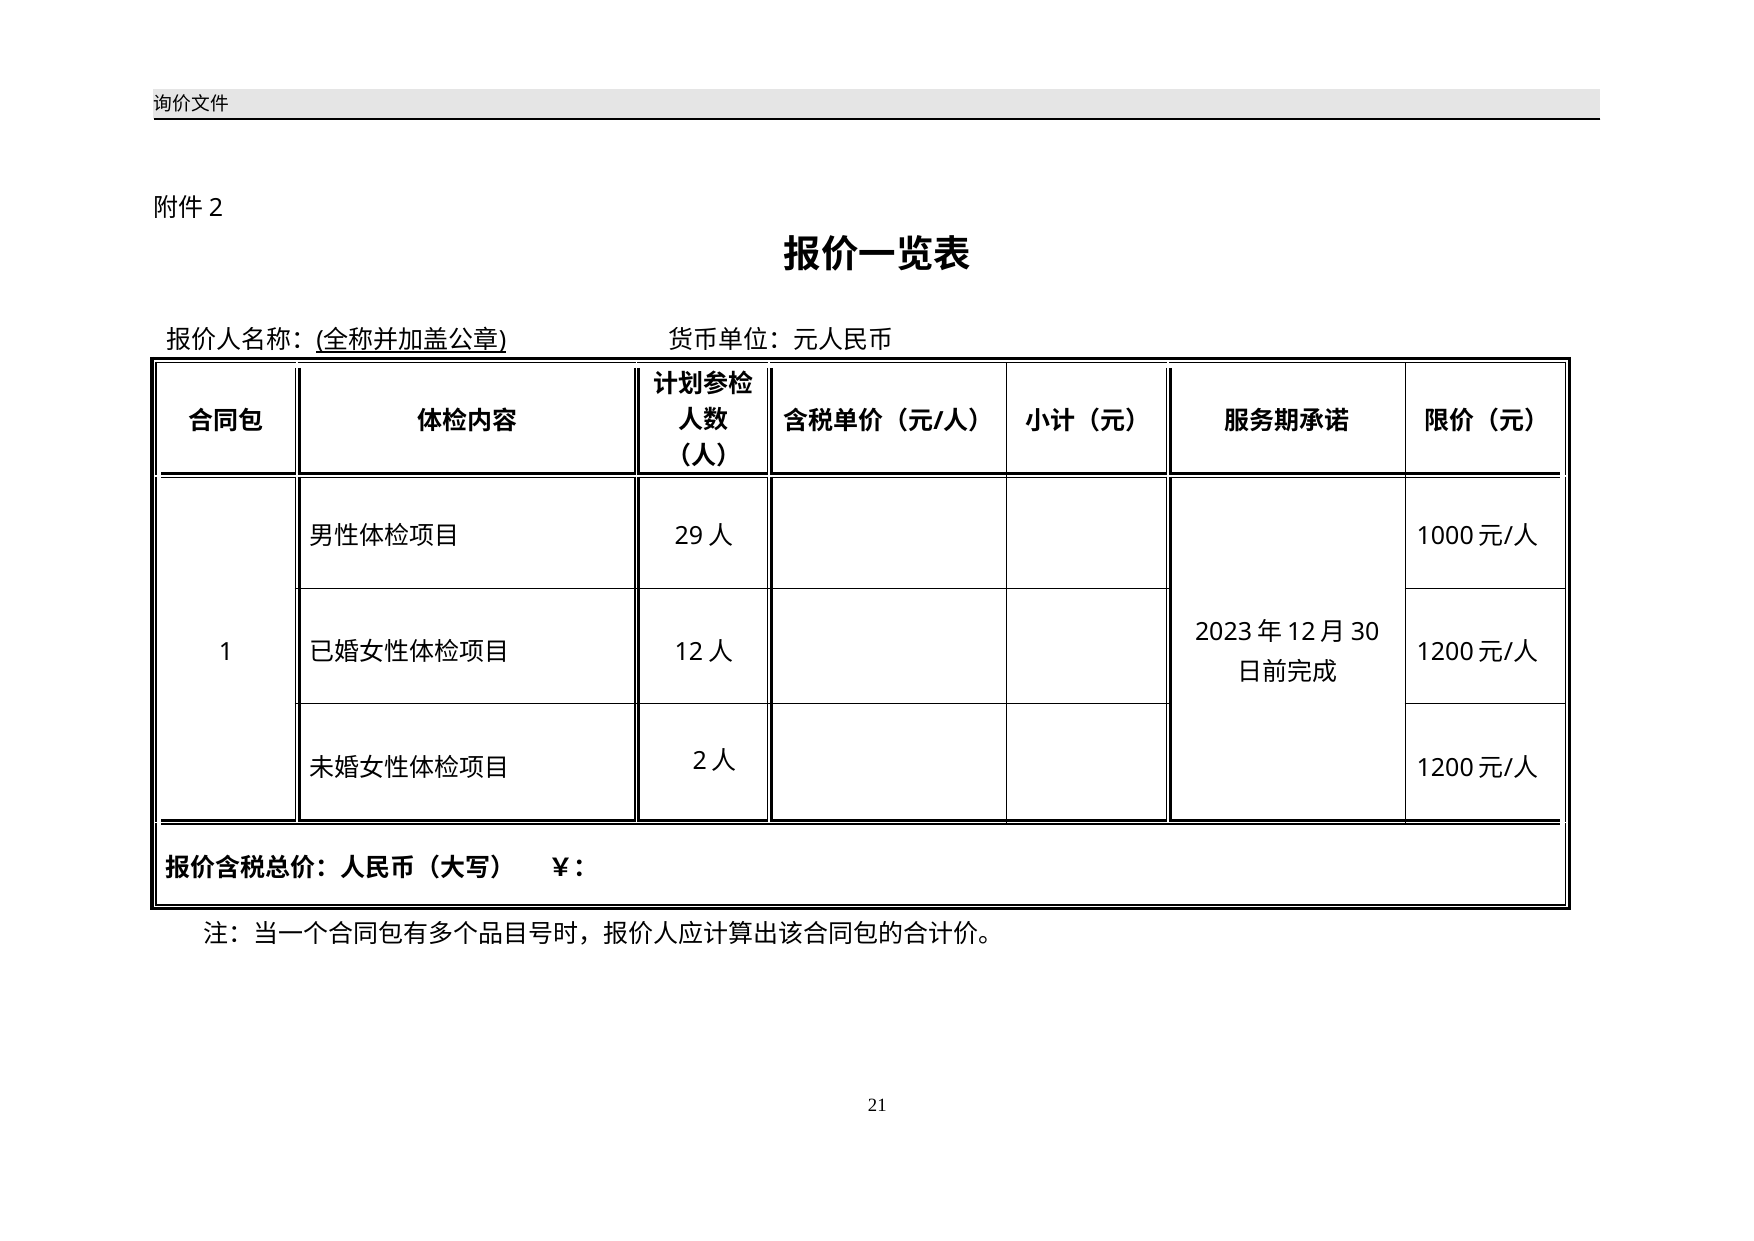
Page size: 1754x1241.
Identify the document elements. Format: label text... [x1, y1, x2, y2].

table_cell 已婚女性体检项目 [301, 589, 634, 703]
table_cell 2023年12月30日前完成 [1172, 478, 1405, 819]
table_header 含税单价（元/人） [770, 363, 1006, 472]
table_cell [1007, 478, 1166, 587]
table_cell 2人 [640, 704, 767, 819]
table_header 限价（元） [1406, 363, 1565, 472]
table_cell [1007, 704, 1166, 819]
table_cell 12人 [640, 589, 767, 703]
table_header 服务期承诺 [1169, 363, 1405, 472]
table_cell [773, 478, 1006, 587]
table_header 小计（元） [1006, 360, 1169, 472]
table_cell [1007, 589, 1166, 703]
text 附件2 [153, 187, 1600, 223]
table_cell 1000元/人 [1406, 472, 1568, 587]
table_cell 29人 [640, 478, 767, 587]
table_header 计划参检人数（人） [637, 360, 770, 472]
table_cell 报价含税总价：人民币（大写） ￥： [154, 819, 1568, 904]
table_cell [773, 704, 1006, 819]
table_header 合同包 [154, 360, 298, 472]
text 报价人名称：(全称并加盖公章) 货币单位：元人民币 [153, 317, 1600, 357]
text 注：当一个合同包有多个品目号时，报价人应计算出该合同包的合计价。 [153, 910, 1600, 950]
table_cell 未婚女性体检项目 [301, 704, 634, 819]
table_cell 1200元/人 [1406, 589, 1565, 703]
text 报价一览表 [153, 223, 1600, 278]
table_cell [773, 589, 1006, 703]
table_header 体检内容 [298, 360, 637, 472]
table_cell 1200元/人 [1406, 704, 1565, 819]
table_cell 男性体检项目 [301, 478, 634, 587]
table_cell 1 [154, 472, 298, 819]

* Task instructions:
Restate it all word for word: every record, no pictures.

* Answer:
Page size: 1754x1241.
Identify the document elements. Format: label text... [x1, y1, x2, y2].

table_cell 已婚女性体检项目 [301, 589, 634, 703]
table_cell 2023年12月30日前完成 [1172, 478, 1405, 819]
table_header 含税单价（元/人） [770, 363, 1006, 472]
table_cell [1007, 478, 1166, 587]
table_cell 2人 [640, 704, 767, 819]
table_header 限价（元） [1406, 363, 1565, 472]
table_cell [1007, 704, 1166, 819]
table_cell 12人 [640, 589, 767, 703]
table_header 服务期承诺 [1169, 363, 1405, 472]
table_cell [773, 478, 1006, 587]
table_header 小计（元） [1006, 360, 1169, 472]
table_cell [1007, 589, 1166, 703]
text 附件2 [153, 187, 1600, 223]
table_cell 1000元/人 [1406, 472, 1568, 587]
table_cell 29人 [640, 478, 767, 587]
table_header 计划参检人数（人） [637, 360, 770, 472]
table_cell 报价含税总价：人民币（大写） ￥： [154, 819, 1568, 904]
table_cell [773, 704, 1006, 819]
table_header 合同包 [154, 360, 298, 472]
text 报价人名称：(全称并加盖公章) 货币单位：元人民币 [153, 317, 1600, 357]
text 注：当一个合同包有多个品目号时，报价人应计算出该合同包的合计价。 [153, 910, 1600, 950]
table_cell 未婚女性体检项目 [301, 704, 634, 819]
table_cell 1200元/人 [1406, 589, 1565, 703]
text 报价一览表 [153, 223, 1600, 278]
table_cell [773, 589, 1006, 703]
table_header 体检内容 [298, 360, 637, 472]
table_cell 1200元/人 [1406, 704, 1565, 819]
table_cell 男性体检项目 [301, 478, 634, 587]
table_cell 1 [154, 472, 298, 819]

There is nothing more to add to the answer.